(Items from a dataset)
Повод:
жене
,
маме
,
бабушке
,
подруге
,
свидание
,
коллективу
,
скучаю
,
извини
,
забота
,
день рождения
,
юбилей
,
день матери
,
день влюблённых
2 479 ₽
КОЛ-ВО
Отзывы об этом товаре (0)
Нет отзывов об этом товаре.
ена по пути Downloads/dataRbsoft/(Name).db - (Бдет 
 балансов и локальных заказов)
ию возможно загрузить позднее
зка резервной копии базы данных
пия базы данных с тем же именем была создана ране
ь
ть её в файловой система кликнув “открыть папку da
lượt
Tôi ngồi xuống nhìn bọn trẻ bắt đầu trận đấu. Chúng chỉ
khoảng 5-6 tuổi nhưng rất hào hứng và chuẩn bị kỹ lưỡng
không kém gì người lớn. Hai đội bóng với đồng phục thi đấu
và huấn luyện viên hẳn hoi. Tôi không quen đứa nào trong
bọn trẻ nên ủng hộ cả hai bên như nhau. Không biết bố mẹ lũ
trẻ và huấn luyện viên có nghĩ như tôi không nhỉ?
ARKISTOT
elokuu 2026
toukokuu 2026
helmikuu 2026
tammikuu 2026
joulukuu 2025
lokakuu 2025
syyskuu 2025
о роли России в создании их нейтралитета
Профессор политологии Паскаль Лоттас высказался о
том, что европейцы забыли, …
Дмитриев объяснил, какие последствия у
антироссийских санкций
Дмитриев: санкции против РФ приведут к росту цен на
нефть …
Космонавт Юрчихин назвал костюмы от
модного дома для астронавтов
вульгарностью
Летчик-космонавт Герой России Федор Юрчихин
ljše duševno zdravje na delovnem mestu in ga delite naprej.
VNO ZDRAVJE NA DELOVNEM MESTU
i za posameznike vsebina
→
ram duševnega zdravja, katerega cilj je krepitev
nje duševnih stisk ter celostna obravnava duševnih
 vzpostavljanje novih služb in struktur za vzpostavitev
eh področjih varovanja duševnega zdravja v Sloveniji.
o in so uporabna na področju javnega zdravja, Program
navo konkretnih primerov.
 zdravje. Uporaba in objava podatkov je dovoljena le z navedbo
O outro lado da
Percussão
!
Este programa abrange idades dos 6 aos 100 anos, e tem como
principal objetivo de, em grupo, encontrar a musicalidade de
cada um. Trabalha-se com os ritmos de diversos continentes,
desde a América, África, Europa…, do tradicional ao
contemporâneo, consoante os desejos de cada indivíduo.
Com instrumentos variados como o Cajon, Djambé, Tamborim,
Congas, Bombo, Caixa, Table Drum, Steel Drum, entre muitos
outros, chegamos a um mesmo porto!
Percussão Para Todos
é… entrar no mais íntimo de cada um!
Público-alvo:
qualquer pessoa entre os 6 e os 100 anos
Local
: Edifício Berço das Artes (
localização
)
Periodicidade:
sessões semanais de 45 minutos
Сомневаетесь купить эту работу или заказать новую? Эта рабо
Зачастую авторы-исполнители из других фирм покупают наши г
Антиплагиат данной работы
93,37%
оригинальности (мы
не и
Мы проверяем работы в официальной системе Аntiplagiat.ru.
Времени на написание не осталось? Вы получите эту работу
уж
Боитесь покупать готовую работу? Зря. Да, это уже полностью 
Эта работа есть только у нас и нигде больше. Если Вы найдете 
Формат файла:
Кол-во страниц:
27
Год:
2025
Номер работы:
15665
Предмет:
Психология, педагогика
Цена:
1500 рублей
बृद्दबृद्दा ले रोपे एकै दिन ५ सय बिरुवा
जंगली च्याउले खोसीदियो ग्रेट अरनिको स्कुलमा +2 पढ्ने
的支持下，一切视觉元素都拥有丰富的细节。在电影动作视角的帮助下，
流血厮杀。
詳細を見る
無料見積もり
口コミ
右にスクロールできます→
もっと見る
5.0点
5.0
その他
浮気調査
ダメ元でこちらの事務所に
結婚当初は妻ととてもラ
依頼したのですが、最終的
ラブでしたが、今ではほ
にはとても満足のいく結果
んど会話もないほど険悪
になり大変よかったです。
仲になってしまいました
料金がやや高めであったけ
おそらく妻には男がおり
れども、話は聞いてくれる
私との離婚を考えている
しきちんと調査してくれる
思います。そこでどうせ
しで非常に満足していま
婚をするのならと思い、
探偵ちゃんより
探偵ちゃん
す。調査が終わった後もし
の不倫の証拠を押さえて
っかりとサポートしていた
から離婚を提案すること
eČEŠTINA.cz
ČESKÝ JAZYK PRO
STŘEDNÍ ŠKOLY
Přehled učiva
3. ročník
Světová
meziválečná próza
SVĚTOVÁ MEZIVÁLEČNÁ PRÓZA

- WHAT YOU ARE ASKED TO DO
Please reproduce all of the lines above character for character, keeping their order.

- RESULT FOR THIS TASK
Повод:
жене
,
маме
,
бабушке
,
подруге
,
свидание
,
коллективу
,
скучаю
,
извини
,
забота
,
день рождения
,
юбилей
,
день матери
,
день влюблённых
2 479 ₽
КОЛ-ВО
Отзывы об этом товаре (0)
Нет отзывов об этом товаре.
ена по пути Downloads/dataRbsoft/(Name).db - (Бдет 
 балансов и локальных заказов)
ию возможно загрузить позднее
зка резервной копии базы данных
пия базы данных с тем же именем была создана ране
ь
ть её в файловой система кликнув “открыть папку da
lượt
Tôi ngồi xuống nhìn bọn trẻ bắt đầu trận đấu. Chúng chỉ
khoảng 5-6 tuổi nhưng rất hào hứng và chuẩn bị kỹ lưỡng
không kém gì người lớn. Hai đội bóng với đồng phục thi đấu
và huấn luyện viên hẳn hoi. Tôi không quen đứa nào trong
bọn trẻ nên ủng hộ cả hai bên như nhau. Không biết bố mẹ lũ
trẻ và huấn luyện viên có nghĩ như tôi không nhỉ?
ARKISTOT
elokuu 2026
toukokuu 2026
helmikuu 2026
tammikuu 2026
joulukuu 2025
lokakuu 2025
syyskuu 2025
о роли России в создании их нейтралитета
Профессор политологии Паскаль Лоттас высказался о
том, что европейцы забыли, …
Дмитриев объяснил, какие последствия у
антироссийских санкций
Дмитриев: санкции против РФ приведут к росту цен на
нефть …
Космонавт Юрчихин назвал костюмы от
модного дома для астронавтов
вульгарностью
Летчик-космонавт Герой России Федор Юрчихин
ljše duševno zdravje na delovnem mestu in ga delite naprej.
VNO ZDRAVJE NA DELOVNEM MESTU
i za posameznike vsebina
→
ram duševnega zdravja, katerega cilj je krepitev
nje duševnih stisk ter celostna obravnava duševnih
 vzpostavljanje novih služb in struktur za vzpostavitev
eh področjih varovanja duševnega zdravja v Sloveniji.
o in so uporabna na področju javnega zdravja, Program
navo konkretnih primerov.
 zdravje. Uporaba in objava podatkov je dovoljena le z navedbo
O outro lado da
Percussão
!
Este programa abrange idades dos 6 aos 100 anos, e tem como
principal objetivo de, em grupo, encontrar a musicalidade de
cada um. Trabalha-se com os ritmos de diversos continentes,
desde a América, África, Europa…, do tradicional ao
contemporâneo, consoante os desejos de cada indivíduo.
Com instrumentos variados como o Cajon, Djambé, Tamborim,
Congas, Bombo, Caixa, Table Drum, Steel Drum, entre muitos
outros, chegamos a um mesmo porto!
Percussão Para Todos
é… entrar no mais íntimo de cada um!
Público-alvo:
qualquer pessoa entre os 6 e os 100 anos
Local
: Edifício Berço das Artes (
localização
)
Periodicidade:
sessões semanais de 45 minutos
Сомневаетесь купить эту работу или заказать новую? Эта рабо
Зачастую авторы-исполнители из других фирм покупают наши г
Антиплагиат данной работы
93,37%
оригинальности (мы
не и
Мы проверяем работы в официальной системе Аntiplagiat.ru.
Времени на написание не осталось? Вы получите эту работу
уж
Боитесь покупать готовую работу? Зря. Да, это уже полностью 
Эта работа есть только у нас и нигде больше. Если Вы найдете 
Формат файла:
Кол-во страниц:
27
Год:
2025
Номер работы:
15665
Предмет:
Психология, педагогика
Цена:
1500 рублей
बृद्दबृद्दा ले रोपे एकै दिन ५ सय बिरुवा
जंगली च्याउले खोसीदियो ग्रेट अरनिको स्कुलमा +2 पढ्ने
的支持下，一切视觉元素都拥有丰富的细节。在电影动作视角的帮助下，
流血厮杀。
詳細を見る
無料見積もり
口コミ
右にスクロールできます→
もっと見る
5.0点
5.0
その他
浮気調査
ダメ元でこちらの事務所に
結婚当初は妻ととてもラ
依頼したのですが、最終的
ラブでしたが、今ではほ
にはとても満足のいく結果
んど会話もないほど険悪
になり大変よかったです。
仲になってしまいました
料金がやや高めであったけ
おそらく妻には男がおり
れども、話は聞いてくれる
私との離婚を考えている
しきちんと調査してくれる
思います。そこでどうせ
しで非常に満足していま
婚をするのならと思い、
探偵ちゃんより
探偵ちゃん
す。調査が終わった後もし
の不倫の証拠を押さえて
っかりとサポートしていた
から離婚を提案すること
eČEŠTINA.cz
ČESKÝ JAZYK PRO
STŘEDNÍ ŠKOLY
Přehled učiva
3. ročník
Světová
meziválečná próza
SVĚTOVÁ MEZIVÁLEČNÁ PRÓZA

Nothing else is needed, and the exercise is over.